Institute for Socio-Economic Analysis held the second round table regarding the issue related to acceleration of tobacco taxation policy in Montenegro.
Venue: Centre Ville Hotel, Podgorica
Institute for Socio-Economic Analysis held the second round table regarding the issue related to acceleration of tobacco taxation policy in Montenegro. The aim of the research in this year was to focus not only on the consumption sensitivity to cigarettes price changes, but as well to estimate the prevalence elasticity, according to the Household Budget Survey data. Moreover, the analysis was conducted by income groups, in order to asses smoking behavior of households by socioeconomic status.
The participants of the round table are representing the most important stakeholders in this area of research, based on their impact on policy decision-making: Ministry of Finance (Directorate for Tax and Custom System), Ministry of Health (Directorate for international cooperation and regulatory harmonization), Institute for Public Health (Center for Health promotion), as well as Statistical office – Monstat and NGO sector (Montenegrin Society for the Fight Against Cancer, Red Cross of Montenegro).

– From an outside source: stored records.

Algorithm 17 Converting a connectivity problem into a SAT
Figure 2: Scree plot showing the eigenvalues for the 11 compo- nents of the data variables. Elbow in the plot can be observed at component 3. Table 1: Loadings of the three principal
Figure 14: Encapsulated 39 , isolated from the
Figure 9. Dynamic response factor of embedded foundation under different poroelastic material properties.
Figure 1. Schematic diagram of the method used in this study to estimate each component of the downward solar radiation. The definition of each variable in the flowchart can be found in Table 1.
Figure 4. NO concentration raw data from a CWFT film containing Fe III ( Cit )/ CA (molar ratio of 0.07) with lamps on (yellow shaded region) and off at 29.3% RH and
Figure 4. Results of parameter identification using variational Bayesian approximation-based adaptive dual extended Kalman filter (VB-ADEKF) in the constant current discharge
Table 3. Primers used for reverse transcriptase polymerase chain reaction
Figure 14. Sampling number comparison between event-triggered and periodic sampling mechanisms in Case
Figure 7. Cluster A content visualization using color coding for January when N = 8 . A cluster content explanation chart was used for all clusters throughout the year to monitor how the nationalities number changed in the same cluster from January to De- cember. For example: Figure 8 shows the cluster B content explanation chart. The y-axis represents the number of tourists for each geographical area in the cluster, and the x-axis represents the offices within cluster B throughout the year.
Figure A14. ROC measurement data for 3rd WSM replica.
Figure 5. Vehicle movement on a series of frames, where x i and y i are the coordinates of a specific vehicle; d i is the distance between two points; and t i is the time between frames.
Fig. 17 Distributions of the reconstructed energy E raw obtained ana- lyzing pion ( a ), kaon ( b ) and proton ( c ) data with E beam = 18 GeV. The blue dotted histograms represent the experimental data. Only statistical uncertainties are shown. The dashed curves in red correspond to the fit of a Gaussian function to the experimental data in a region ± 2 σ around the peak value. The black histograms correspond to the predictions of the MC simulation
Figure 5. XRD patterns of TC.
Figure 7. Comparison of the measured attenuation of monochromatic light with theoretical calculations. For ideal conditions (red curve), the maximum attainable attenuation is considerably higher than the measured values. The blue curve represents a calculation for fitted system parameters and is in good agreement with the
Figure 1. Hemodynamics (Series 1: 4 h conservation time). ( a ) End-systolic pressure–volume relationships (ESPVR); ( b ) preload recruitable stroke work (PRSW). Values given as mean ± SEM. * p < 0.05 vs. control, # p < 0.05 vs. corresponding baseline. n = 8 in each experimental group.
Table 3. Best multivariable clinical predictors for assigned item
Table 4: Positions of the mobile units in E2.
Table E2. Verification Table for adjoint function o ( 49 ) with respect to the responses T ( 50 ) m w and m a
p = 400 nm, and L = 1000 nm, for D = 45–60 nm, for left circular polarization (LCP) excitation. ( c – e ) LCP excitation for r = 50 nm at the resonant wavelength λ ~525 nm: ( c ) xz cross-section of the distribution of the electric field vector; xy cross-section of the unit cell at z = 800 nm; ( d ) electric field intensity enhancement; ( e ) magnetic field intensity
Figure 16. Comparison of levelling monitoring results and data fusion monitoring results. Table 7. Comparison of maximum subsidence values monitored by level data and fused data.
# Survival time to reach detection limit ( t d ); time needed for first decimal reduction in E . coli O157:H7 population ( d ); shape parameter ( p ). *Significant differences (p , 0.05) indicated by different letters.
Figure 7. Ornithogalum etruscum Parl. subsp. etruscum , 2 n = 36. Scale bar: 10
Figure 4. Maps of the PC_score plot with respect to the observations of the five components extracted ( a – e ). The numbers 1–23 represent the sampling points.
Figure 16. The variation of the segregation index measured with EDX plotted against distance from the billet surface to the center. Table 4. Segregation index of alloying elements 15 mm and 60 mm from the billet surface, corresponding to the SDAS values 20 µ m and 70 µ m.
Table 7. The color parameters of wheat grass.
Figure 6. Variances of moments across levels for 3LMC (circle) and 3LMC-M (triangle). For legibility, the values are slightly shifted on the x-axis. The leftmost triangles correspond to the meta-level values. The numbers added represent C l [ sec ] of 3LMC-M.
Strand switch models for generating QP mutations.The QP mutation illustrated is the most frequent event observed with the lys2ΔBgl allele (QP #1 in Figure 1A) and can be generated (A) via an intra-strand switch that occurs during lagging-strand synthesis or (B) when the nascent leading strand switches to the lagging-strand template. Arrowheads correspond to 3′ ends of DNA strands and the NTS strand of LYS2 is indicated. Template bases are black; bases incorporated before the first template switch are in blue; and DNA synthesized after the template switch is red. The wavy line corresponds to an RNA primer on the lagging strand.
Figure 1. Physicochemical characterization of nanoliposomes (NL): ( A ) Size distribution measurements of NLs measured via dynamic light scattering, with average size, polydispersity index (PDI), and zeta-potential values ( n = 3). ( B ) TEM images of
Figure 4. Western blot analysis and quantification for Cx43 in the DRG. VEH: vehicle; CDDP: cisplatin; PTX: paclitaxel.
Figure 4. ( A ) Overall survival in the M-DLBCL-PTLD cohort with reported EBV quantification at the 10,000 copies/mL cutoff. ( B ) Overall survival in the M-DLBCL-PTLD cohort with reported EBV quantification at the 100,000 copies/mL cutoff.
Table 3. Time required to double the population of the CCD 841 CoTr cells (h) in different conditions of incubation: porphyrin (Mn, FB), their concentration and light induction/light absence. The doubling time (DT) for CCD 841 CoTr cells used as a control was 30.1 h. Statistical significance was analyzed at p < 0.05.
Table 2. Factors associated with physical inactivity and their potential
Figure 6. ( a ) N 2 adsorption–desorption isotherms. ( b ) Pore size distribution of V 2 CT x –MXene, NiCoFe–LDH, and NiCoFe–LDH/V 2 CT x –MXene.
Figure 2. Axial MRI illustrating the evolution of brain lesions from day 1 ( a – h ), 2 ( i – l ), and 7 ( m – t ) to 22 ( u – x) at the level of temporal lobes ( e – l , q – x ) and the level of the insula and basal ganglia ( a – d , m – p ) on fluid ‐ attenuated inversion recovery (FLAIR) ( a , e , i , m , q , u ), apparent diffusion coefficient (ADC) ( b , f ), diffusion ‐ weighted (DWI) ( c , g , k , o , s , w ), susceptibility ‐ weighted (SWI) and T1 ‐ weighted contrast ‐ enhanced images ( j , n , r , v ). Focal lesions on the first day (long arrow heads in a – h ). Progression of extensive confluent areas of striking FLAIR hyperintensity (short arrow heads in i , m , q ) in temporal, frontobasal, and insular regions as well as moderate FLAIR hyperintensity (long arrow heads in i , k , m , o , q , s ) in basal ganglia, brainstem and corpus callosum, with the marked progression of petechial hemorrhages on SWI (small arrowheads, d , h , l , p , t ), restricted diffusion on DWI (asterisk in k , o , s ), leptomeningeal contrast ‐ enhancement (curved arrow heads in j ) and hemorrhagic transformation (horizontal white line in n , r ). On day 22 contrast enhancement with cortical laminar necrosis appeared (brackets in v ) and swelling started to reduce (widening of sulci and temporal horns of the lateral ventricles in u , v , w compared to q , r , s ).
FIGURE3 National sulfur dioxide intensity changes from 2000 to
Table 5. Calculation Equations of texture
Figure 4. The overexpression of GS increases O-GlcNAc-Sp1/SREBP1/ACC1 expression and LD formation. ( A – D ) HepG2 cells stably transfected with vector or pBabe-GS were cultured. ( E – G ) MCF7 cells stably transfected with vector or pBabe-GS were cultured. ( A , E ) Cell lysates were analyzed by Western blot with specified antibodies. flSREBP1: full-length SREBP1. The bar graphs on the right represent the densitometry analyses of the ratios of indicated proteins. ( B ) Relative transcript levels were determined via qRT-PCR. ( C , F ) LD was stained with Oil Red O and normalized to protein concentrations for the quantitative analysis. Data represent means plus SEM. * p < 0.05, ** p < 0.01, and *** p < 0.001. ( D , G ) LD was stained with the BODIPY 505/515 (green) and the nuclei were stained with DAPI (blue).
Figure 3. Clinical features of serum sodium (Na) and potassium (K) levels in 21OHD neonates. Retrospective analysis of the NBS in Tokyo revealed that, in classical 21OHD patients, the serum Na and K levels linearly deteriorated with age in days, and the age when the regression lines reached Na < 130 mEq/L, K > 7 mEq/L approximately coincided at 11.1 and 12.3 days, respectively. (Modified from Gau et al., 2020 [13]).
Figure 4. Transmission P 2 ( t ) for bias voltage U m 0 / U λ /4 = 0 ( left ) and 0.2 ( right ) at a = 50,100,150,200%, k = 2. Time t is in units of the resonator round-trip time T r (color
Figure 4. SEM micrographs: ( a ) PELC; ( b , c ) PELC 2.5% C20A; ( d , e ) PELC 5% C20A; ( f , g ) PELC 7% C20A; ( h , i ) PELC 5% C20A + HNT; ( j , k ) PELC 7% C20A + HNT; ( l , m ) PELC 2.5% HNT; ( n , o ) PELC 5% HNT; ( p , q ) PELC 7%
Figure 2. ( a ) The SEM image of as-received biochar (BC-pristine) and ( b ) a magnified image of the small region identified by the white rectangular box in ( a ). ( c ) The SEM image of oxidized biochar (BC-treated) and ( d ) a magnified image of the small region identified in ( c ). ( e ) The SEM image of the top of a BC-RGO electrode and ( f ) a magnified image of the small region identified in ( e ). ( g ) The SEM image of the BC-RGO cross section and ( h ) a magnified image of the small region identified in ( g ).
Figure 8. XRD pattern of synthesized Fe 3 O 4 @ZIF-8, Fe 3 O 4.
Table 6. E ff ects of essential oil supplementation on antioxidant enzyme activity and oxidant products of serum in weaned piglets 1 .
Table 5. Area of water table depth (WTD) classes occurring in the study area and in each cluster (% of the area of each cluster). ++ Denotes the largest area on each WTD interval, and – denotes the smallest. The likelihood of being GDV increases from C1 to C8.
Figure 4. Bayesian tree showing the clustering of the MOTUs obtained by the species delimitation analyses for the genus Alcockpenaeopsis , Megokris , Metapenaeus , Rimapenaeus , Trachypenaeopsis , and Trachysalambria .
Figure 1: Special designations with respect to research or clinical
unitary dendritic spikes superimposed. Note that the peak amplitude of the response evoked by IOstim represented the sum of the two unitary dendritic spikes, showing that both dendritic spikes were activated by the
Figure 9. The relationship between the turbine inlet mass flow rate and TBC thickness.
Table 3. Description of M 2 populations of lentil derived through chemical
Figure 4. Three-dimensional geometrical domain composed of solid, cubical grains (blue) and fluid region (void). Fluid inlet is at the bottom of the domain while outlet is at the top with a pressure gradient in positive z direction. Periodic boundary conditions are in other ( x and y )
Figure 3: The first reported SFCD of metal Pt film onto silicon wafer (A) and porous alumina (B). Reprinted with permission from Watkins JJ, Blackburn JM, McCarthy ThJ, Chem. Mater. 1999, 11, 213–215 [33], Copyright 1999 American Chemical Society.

First session was dedicated to the presentation of the research main results. The ISEA findings showed that poor households are much more sensitive to price changes, which is especially important in the context of poverty and growing disparities in health. Moreover, taking into account the overall high prevalence, specifically in the low-income group, it was suggested for policy makers to apply both evidence-based price and non-price policies.
Increases in cigarette taxes, especially through a specific tax would, according to ISEA simulation, significantly decrease cigarette consumption, while increasing public revenues. In that manner, initiation would be reduced, while stimulating cessation. The effects would be mostly pronounced in low- and middle-income households.
The discussion led to the conclusion that progressive increase in excise taxes would lead to decrease in prevalence and consumption, aligned with strengthening stakeholder’s cooperation. This would contribute to more effective implementation of tobacco taxation policy and control.